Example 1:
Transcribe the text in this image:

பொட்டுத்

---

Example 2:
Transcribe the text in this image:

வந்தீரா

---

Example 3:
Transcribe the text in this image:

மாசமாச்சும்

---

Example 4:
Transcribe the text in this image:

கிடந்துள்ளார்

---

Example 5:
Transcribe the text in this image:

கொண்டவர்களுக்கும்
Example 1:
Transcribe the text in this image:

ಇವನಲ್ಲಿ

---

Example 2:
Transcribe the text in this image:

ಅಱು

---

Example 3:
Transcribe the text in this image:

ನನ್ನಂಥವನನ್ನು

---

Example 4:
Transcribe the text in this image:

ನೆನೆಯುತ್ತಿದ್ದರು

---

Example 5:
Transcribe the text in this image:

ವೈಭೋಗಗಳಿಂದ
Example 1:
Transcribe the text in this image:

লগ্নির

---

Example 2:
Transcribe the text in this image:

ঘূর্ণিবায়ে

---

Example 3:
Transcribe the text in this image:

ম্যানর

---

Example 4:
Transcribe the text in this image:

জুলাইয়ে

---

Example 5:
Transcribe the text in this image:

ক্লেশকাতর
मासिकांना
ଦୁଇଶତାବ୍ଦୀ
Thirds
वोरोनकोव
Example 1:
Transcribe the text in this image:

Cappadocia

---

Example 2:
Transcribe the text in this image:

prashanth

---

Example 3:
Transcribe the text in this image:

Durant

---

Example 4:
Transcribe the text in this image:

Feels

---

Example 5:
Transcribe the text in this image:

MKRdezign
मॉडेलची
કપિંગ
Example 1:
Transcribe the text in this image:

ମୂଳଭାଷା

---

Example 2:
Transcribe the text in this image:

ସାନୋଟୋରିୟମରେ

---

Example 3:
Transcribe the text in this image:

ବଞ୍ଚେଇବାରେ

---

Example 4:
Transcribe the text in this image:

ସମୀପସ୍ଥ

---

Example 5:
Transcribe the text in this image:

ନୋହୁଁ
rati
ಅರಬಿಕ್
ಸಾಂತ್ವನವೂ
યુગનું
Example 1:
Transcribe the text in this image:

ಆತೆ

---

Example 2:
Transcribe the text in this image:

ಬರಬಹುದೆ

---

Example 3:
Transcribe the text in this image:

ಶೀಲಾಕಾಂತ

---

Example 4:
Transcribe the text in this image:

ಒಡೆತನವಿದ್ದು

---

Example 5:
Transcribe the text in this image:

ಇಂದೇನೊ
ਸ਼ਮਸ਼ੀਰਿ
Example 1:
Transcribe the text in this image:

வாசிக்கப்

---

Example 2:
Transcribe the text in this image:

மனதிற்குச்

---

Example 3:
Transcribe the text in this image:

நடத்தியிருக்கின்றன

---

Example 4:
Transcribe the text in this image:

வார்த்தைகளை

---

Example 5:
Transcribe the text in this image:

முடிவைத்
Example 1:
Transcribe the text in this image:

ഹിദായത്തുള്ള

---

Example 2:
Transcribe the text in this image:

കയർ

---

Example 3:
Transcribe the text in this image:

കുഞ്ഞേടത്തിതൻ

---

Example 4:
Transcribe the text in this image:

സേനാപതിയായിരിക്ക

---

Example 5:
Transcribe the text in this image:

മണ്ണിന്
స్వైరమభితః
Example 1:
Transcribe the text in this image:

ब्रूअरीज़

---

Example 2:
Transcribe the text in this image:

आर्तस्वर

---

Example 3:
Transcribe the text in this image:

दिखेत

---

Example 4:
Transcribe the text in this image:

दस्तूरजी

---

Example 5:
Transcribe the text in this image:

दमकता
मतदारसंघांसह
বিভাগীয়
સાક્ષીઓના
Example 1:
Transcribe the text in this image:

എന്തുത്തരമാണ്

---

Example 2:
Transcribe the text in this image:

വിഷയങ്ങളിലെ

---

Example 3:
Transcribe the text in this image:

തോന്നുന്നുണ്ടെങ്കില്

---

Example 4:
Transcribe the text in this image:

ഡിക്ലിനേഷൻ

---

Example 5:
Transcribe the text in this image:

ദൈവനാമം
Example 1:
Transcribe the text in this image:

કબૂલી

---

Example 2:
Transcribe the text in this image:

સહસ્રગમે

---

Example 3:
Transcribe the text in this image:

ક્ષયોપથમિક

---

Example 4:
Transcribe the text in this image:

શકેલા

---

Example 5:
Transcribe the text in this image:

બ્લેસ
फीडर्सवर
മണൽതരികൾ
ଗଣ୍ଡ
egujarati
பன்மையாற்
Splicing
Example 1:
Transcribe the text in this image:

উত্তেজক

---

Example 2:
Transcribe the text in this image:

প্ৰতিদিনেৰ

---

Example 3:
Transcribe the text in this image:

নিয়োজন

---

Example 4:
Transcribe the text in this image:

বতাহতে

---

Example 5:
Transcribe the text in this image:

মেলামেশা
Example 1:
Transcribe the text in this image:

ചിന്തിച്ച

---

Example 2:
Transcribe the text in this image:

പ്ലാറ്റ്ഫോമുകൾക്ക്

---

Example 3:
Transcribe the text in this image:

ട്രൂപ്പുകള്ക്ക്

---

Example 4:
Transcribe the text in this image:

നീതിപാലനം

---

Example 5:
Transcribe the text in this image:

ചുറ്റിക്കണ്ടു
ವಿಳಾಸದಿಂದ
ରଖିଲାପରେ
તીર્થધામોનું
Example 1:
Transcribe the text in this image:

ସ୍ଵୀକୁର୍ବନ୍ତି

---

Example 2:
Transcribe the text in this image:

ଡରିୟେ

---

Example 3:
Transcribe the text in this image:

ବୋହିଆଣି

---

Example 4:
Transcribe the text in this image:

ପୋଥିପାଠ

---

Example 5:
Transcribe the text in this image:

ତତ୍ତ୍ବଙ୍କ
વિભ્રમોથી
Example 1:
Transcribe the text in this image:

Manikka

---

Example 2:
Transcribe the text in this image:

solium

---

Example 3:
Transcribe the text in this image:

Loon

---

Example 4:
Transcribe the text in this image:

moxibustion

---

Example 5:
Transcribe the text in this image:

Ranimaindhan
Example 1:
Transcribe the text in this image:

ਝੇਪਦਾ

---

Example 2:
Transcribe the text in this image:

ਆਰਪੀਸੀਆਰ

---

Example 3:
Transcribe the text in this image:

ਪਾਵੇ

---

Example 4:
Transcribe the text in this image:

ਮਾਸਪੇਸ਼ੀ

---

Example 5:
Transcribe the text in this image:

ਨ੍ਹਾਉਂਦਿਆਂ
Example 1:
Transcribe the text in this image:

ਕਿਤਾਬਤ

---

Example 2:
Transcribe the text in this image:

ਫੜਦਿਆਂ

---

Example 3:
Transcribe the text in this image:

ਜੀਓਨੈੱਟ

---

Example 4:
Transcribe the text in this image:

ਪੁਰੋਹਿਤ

--------------------------------------------------

■ **What you are asked to do**
Every line of the data is to be printed again exactly.

■ **Answer to this exercise**
Example 1:
Transcribe the text in this image:

பொட்டுத்

---

Example 2:
Transcribe the text in this image:

வந்தீரா

---

Example 3:
Transcribe the text in this image:

மாசமாச்சும்

---

Example 4:
Transcribe the text in this image:

கிடந்துள்ளார்

---

Example 5:
Transcribe the text in this image:

கொண்டவர்களுக்கும்
Example 1:
Transcribe the text in this image:

ಇವನಲ್ಲಿ

---

Example 2:
Transcribe the text in this image:

ಅಱು

---

Example 3:
Transcribe the text in this image:

ನನ್ನಂಥವನನ್ನು

---

Example 4:
Transcribe the text in this image:

ನೆನೆಯುತ್ತಿದ್ದರು

---

Example 5:
Transcribe the text in this image:

ವೈಭೋಗಗಳಿಂದ
Example 1:
Transcribe the text in this image:

লগ্নির

---

Example 2:
Transcribe the text in this image:

ঘূর্ণিবায়ে

---

Example 3:
Transcribe the text in this image:

ম্যানর

---

Example 4:
Transcribe the text in this image:

জুলাইয়ে

---

Example 5:
Transcribe the text in this image:

ক্লেশকাতর
मासिकांना
ଦୁଇଶତାବ୍ଦୀ
Thirds
वोरोनकोव
Example 1:
Transcribe the text in this image:

Cappadocia

---

Example 2:
Transcribe the text in this image:

prashanth

---

Example 3:
Transcribe the text in this image:

Durant

---

Example 4:
Transcribe the text in this image:

Feels

---

Example 5:
Transcribe the text in this image:

MKRdezign
मॉडेलची
કપિંગ
Example 1:
Transcribe the text in this image:

ମୂଳଭାଷା

---

Example 2:
Transcribe the text in this image:

ସାନୋଟୋରିୟମରେ

---

Example 3:
Transcribe the text in this image:

ବଞ୍ଚେଇବାରେ

---

Example 4:
Transcribe the text in this image:

ସମୀପସ୍ଥ

---

Example 5:
Transcribe the text in this image:

ନୋହୁଁ
rati
ಅರಬಿಕ್
ಸಾಂತ್ವನವೂ
યુગનું
Example 1:
Transcribe the text in this image:

ಆತೆ

---

Example 2:
Transcribe the text in this image:

ಬರಬಹುದೆ

---

Example 3:
Transcribe the text in this image:

ಶೀಲಾಕಾಂತ

---

Example 4:
Transcribe the text in this image:

ಒಡೆತನವಿದ್ದು

---

Example 5:
Transcribe the text in this image:

ಇಂದೇನೊ
ਸ਼ਮਸ਼ੀਰਿ
Example 1:
Transcribe the text in this image:

வாசிக்கப்

---

Example 2:
Transcribe the text in this image:

மனதிற்குச்

---

Example 3:
Transcribe the text in this image:

நடத்தியிருக்கின்றன

---

Example 4:
Transcribe the text in this image:

வார்த்தைகளை

---

Example 5:
Transcribe the text in this image:

முடிவைத்
Example 1:
Transcribe the text in this image:

ഹിദായത്തുള്ള

---

Example 2:
Transcribe the text in this image:

കയർ

---

Example 3:
Transcribe the text in this image:

കുഞ്ഞേടത്തിതൻ

---

Example 4:
Transcribe the text in this image:

സേനാപതിയായിരിക്ക

---

Example 5:
Transcribe the text in this image:

മണ്ണിന്
స్వైరమభితః
Example 1:
Transcribe the text in this image:

ब्रूअरीज़

---

Example 2:
Transcribe the text in this image:

आर्तस्वर

---

Example 3:
Transcribe the text in this image:

दिखेत

---

Example 4:
Transcribe the text in this image:

दस्तूरजी

---

Example 5:
Transcribe the text in this image:

दमकता
मतदारसंघांसह
বিভাগীয়
સાક્ષીઓના
Example 1:
Transcribe the text in this image:

എന്തുത്തരമാണ്

---

Example 2:
Transcribe the text in this image:

വിഷയങ്ങളിലെ

---

Example 3:
Transcribe the text in this image:

തോന്നുന്നുണ്ടെങ്കില്

---

Example 4:
Transcribe the text in this image:

ഡിക്ലിനേഷൻ

---

Example 5:
Transcribe the text in this image:

ദൈവനാമം
Example 1:
Transcribe the text in this image:

કબૂલી

---

Example 2:
Transcribe the text in this image:

સહસ્રગમે

---

Example 3:
Transcribe the text in this image:

ક્ષયોપથમિક

---

Example 4:
Transcribe the text in this image:

શકેલા

---

Example 5:
Transcribe the text in this image:

બ્લેસ
फीडर्सवर
മണൽതരികൾ
ଗଣ୍ଡ
egujarati
பன்மையாற்
Splicing
Example 1:
Transcribe the text in this image:

উত্তেজক

---

Example 2:
Transcribe the text in this image:

প্ৰতিদিনেৰ

---

Example 3:
Transcribe the text in this image:

নিয়োজন

---

Example 4:
Transcribe the text in this image:

বতাহতে

---

Example 5:
Transcribe the text in this image:

মেলামেশা
Example 1:
Transcribe the text in this image:

ചിന്തിച്ച

---

Example 2:
Transcribe the text in this image:

പ്ലാറ്റ്ഫോമുകൾക്ക്

---

Example 3:
Transcribe the text in this image:

ട്രൂപ്പുകള്ക്ക്

---

Example 4:
Transcribe the text in this image:

നീതിപാലനം

---

Example 5:
Transcribe the text in this image:

ചുറ്റിക്കണ്ടു
ವಿಳಾಸದಿಂದ
ରଖିଲାପରେ
તીર્થધામોનું
Example 1:
Transcribe the text in this image:

ସ୍ଵୀକୁର୍ବନ୍ତି

---

Example 2:
Transcribe the text in this image:

ଡରିୟେ

---

Example 3:
Transcribe the text in this image:

ବୋହିଆଣି

---

Example 4:
Transcribe the text in this image:

ପୋଥିପାଠ

---

Example 5:
Transcribe the text in this image:

ତତ୍ତ୍ବଙ୍କ
વિભ્રમોથી
Example 1:
Transcribe the text in this image:

Manikka

---

Example 2:
Transcribe the text in this image:

solium

---

Example 3:
Transcribe the text in this image:

Loon

---

Example 4:
Transcribe the text in this image:

moxibustion

---

Example 5:
Transcribe the text in this image:

Ranimaindhan
Example 1:
Transcribe the text in this image:

ਝੇਪਦਾ

---

Example 2:
Transcribe the text in this image:

ਆਰਪੀਸੀਆਰ

---

Example 3:
Transcribe the text in this image:

ਪਾਵੇ

---

Example 4:
Transcribe the text in this image:

ਮਾਸਪੇਸ਼ੀ

---

Example 5:
Transcribe the text in this image:

ਨ੍ਹਾਉਂਦਿਆਂ
Example 1:
Transcribe the text in this image:

ਕਿਤਾਬਤ

---

Example 2:
Transcribe the text in this image:

ਫੜਦਿਆਂ

---

Example 3:
Transcribe the text in this image:

ਜੀਓਨੈੱਟ

---

Example 4:
Transcribe the text in this image:

ਪੁਰੋਹਿਤ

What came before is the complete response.